The prediction was made by the International Energy Agency in its closely watched monthly oil market report, which said the collapse in oil prices since June last year had “slam[med] the brakes” on the US shale industry.
The agency said oil production outside Opec, the producers’ cartel, would fall by nearly 500,000 barrels a day next year, the largest drop since the collapse of the Soviet Union. US shale oil will account for about 80 per cent of that fall.
The US industry has proved resilient in the face of low oil prices, which last month hit their lowest level since the global financial crisis.
But the IEA report suggests that the growing financial pressure on shale operators and the steep fall in the number of rigs drilling for oil is beginning to take their toll on production.
The IEA’s forecast is encouraging news for Opec. The cartel last November made the controversial decision not to cut production, despite plummeting oil prices, in a marked departure from previous policy. Saudi Arabia, Opec’s de facto leader, explained the strategy as an attempt to defend its market share and put the squeeze on US shale and other rivals.
The IEA in effect declared that policy a success. “Oil’s price collapse is closing down highcost production from Eagle Ford in Texas to Russia and the North Sea,” it said.
The Opec effort “to defend market share regardless of price appears to be having the intended effect”.
The lower price environment is forcing the market to “behave as it should”, the IEA said, curbing production and also pushing up demand.

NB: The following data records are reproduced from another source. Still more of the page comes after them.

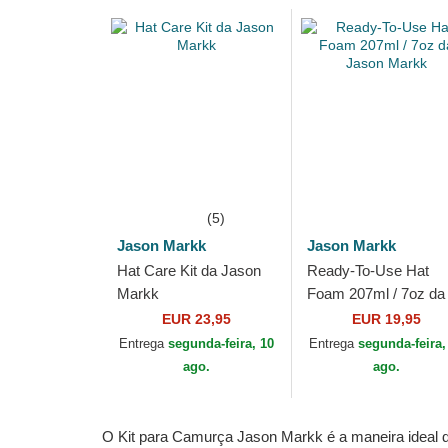
(5)
Jason Markk
Jason Markk
Hat Care Kit da Jason
Ready-To-Use Hat
Markk
Foam 207ml / 7oz da
Jason Markk
EUR 23,95
EUR 19,95
Entrega
segunda-feira, 10
Entrega
segunda-feira,
ago.
ago.
O Kit para Camurça Jason Markk é a maneira ideal 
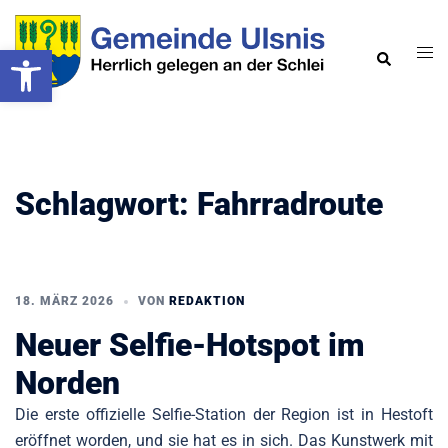
Zum
Inhalt
Werkzeugleiste öffnen
Men
Suche
springen
ums
Schlagwort:
Fahrradroute
18. MÄRZ 2026
VON
REDAKTION
Neuer Selfie-Hotspot im
Norden
Die erste offizielle Selfie-Station der Region ist in Hestoft
eröffnet worden, und sie hat es in sich. Das Kunstwerk mit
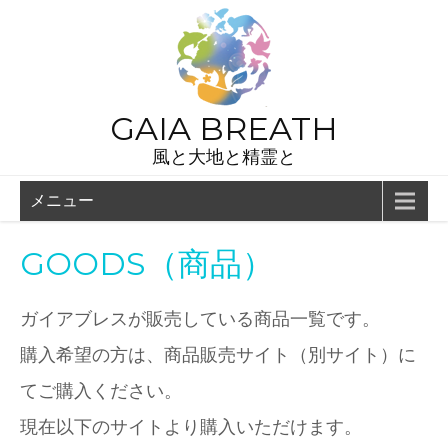
GAIA BREATH
風と大地と精霊と
メニュー
GOODS（商品）
ガイアブレスが販売している商品一覧です。
購入希望の方は、商品販売サイト（別サイト）に
てご購入ください。
現在以下のサイトより購入いただけます。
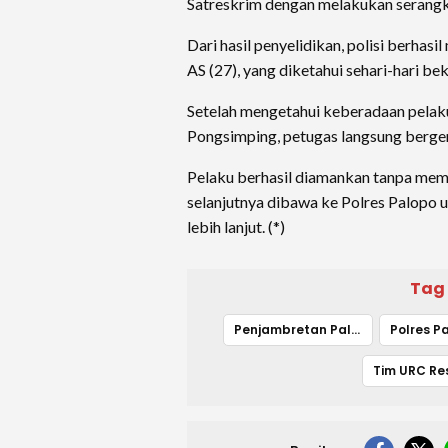
Satreskrim dengan melakukan serangk
Dari hasil penyelidikan, polisi berhasi
AS (27), yang diketahui sehari-hari be
Setelah mengetahui keberadaan pelaku
Pongsimping, petugas langsung berg
Pelaku berhasil diamankan tanpa mem
selanjutnya dibawa ke Polres Palopo 
lebih lanjut. (*)
Tag
Penjambretan Palopo
Polres P
Tim URC R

Global oil demand is expected to rise to a five-year high of 1.7m b/d in 2015, before falling to a still robust 1.4m b/d next year.
Despite the IEA’s forecast of a fall in nonOpec production in the coming year, total supply this year at 96.3m b/d in August continues to outpace demand and inventories are building.
The continuing glut prompted Goldman Sachs to yesterday trim its oil price forecasts, saying that the potential for oil prices to fall to about $20 a barrel was growing.
It said: “The oil market is even more oversupplied than we had expected.”